Word for word, restate the lines of the listing below from the line with "music stool [0,535,133,670]" through the line with "framed print [185,193,235,250]", and do not include the pictures.

▶ _Provided records_

=-=-=

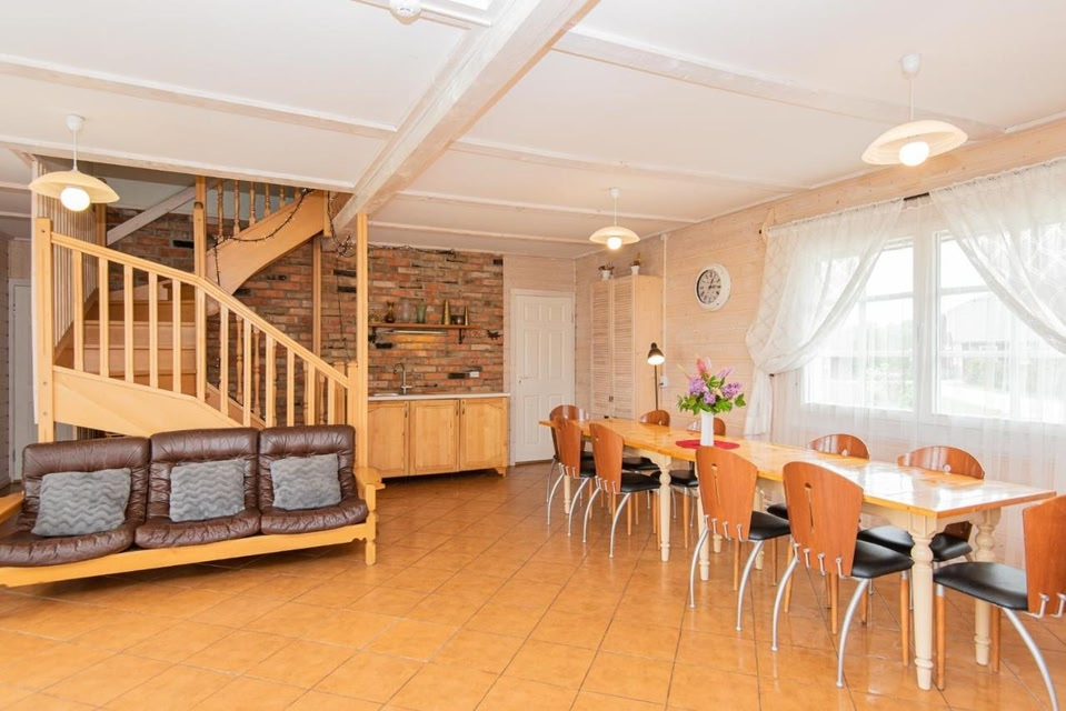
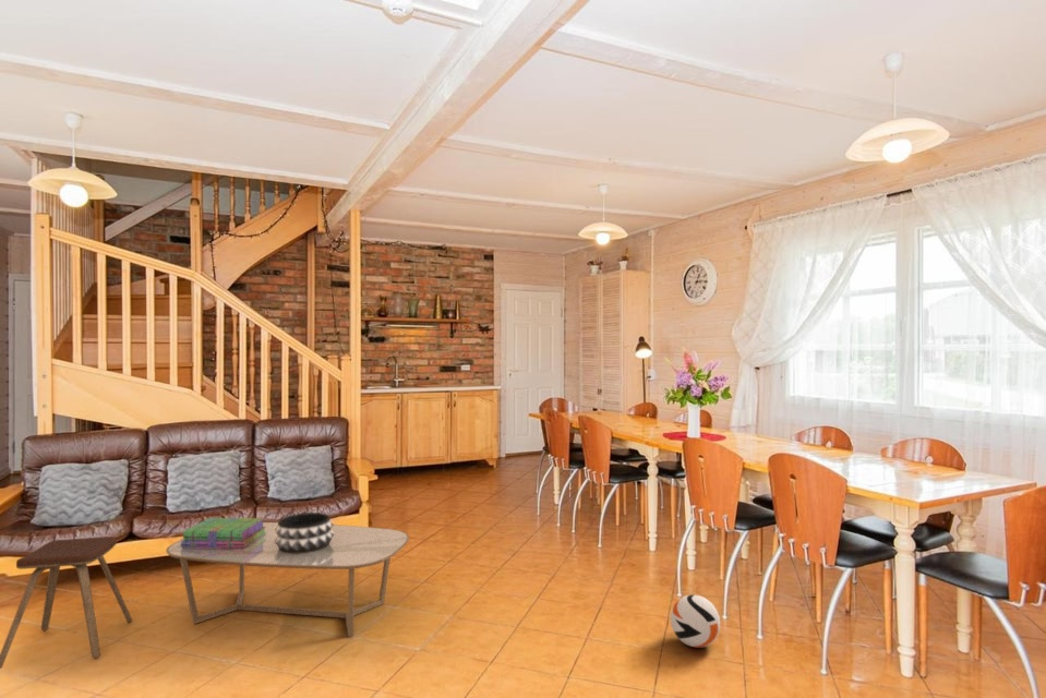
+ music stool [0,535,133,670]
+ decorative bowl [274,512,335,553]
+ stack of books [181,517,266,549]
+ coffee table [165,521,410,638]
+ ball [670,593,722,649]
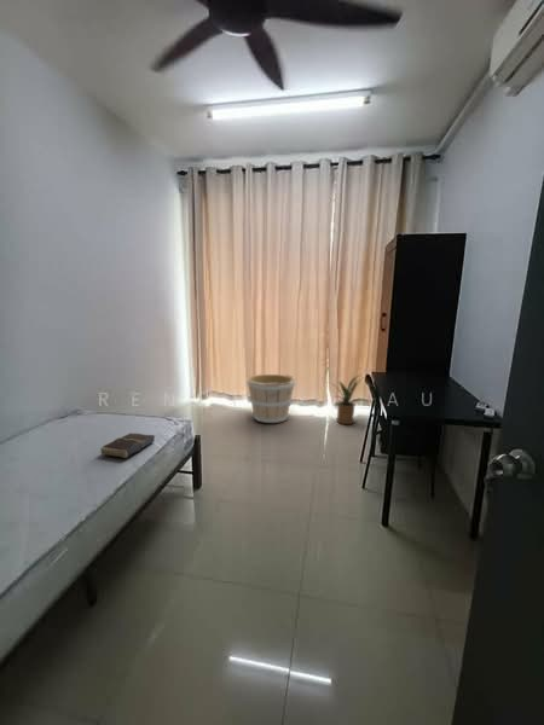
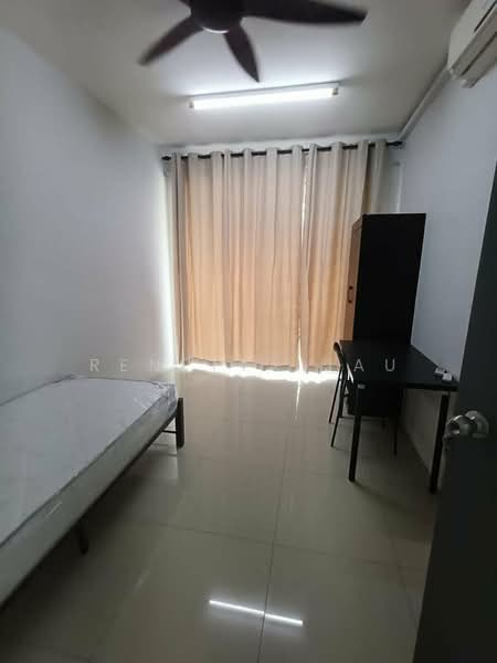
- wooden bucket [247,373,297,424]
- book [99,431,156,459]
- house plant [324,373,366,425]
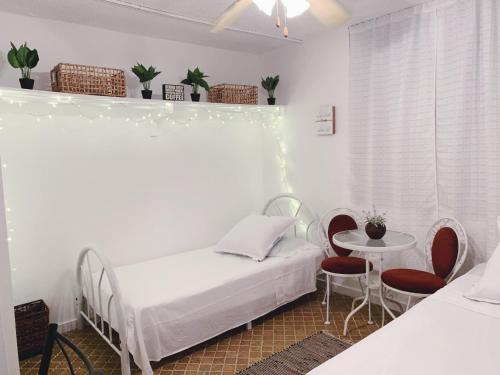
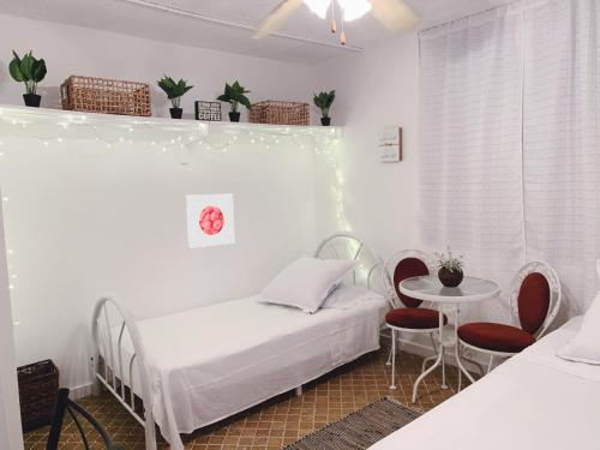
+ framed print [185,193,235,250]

=-=-=

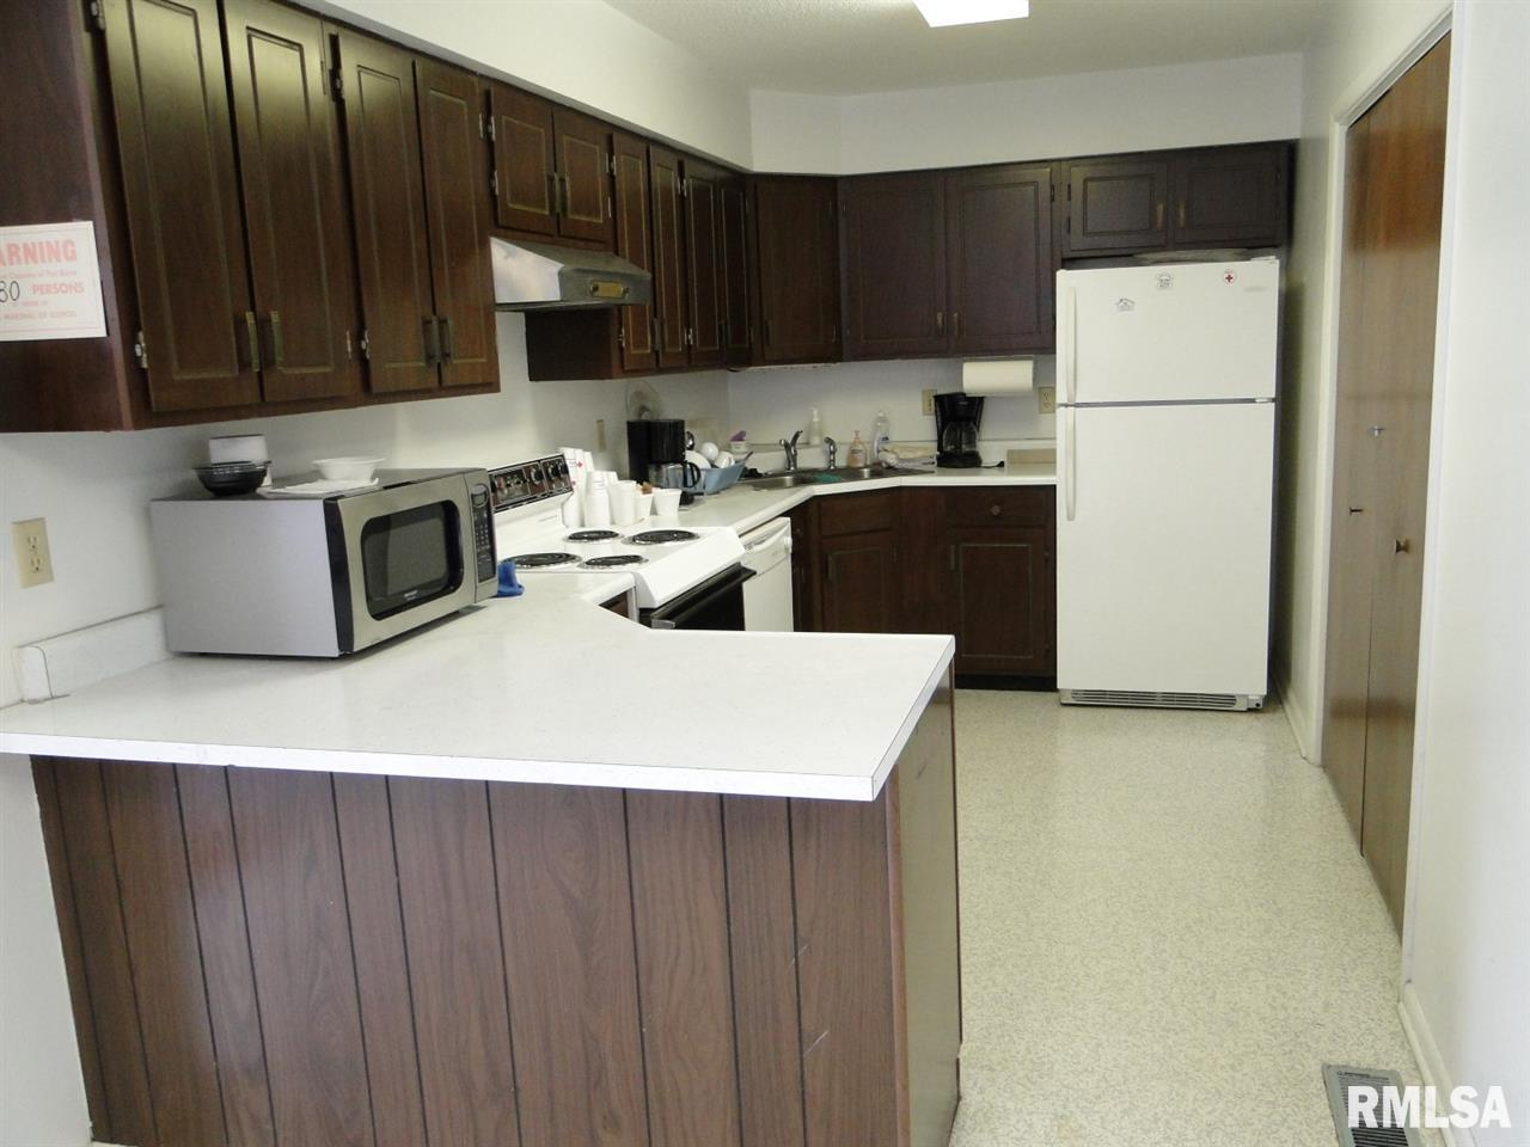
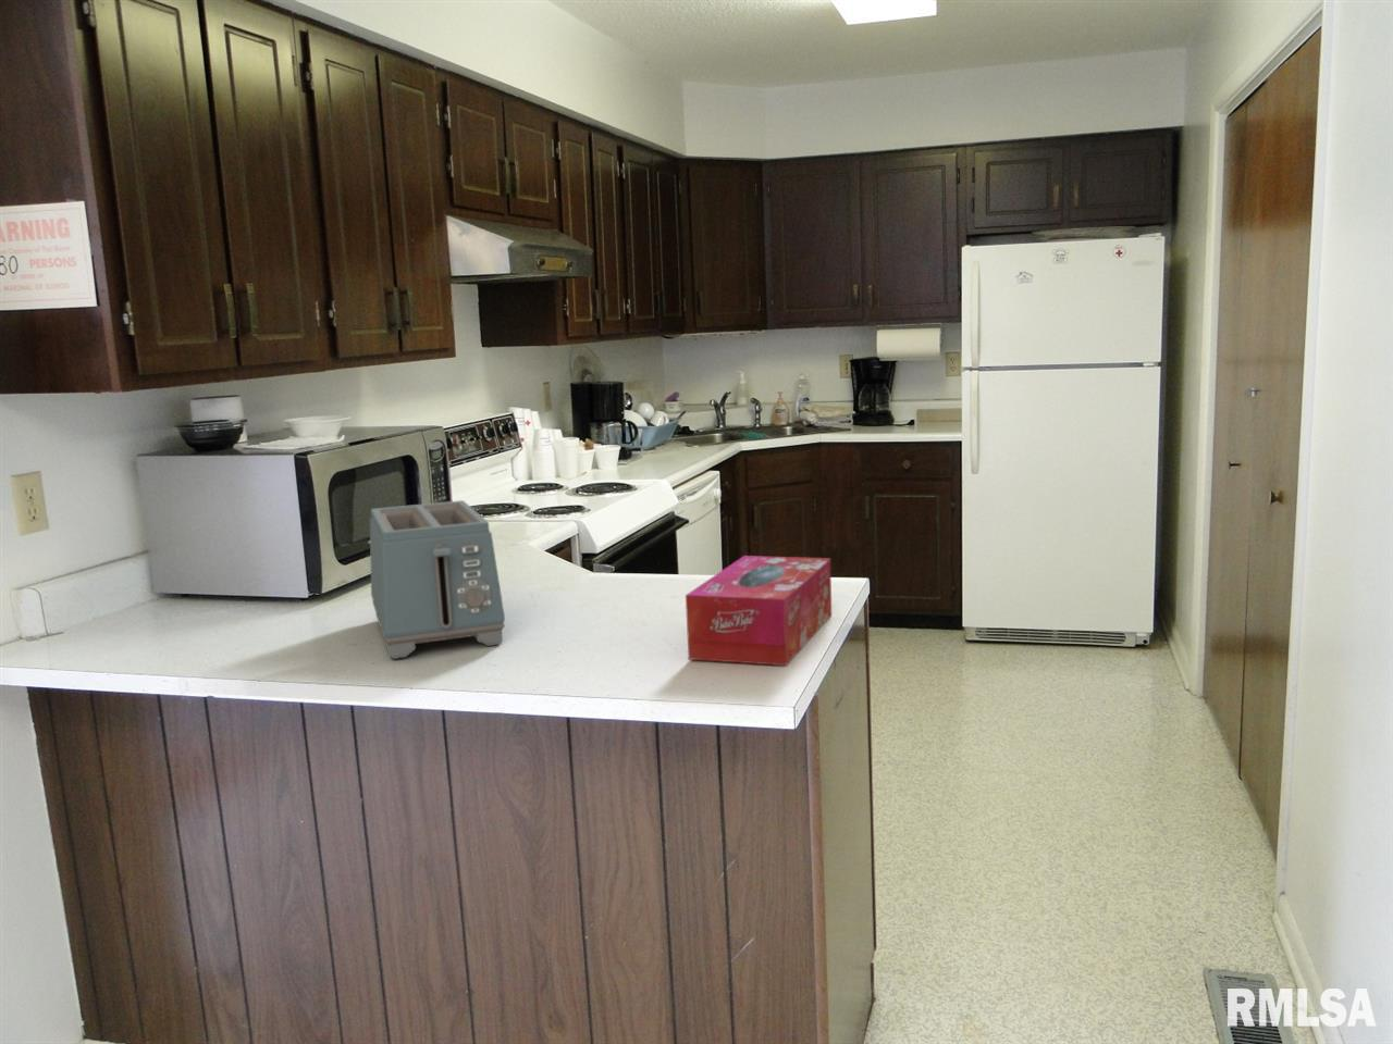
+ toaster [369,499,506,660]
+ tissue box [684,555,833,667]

=-=-=

▶ _Output for this exercise_
+ music stool [0,535,133,670]
+ decorative bowl [274,512,335,553]
+ stack of books [181,517,266,549]
+ coffee table [165,521,410,638]
+ ball [670,593,722,649]
- wooden bucket [247,373,297,424]
- book [99,431,156,459]
- house plant [324,373,366,425]
+ framed print [185,193,235,250]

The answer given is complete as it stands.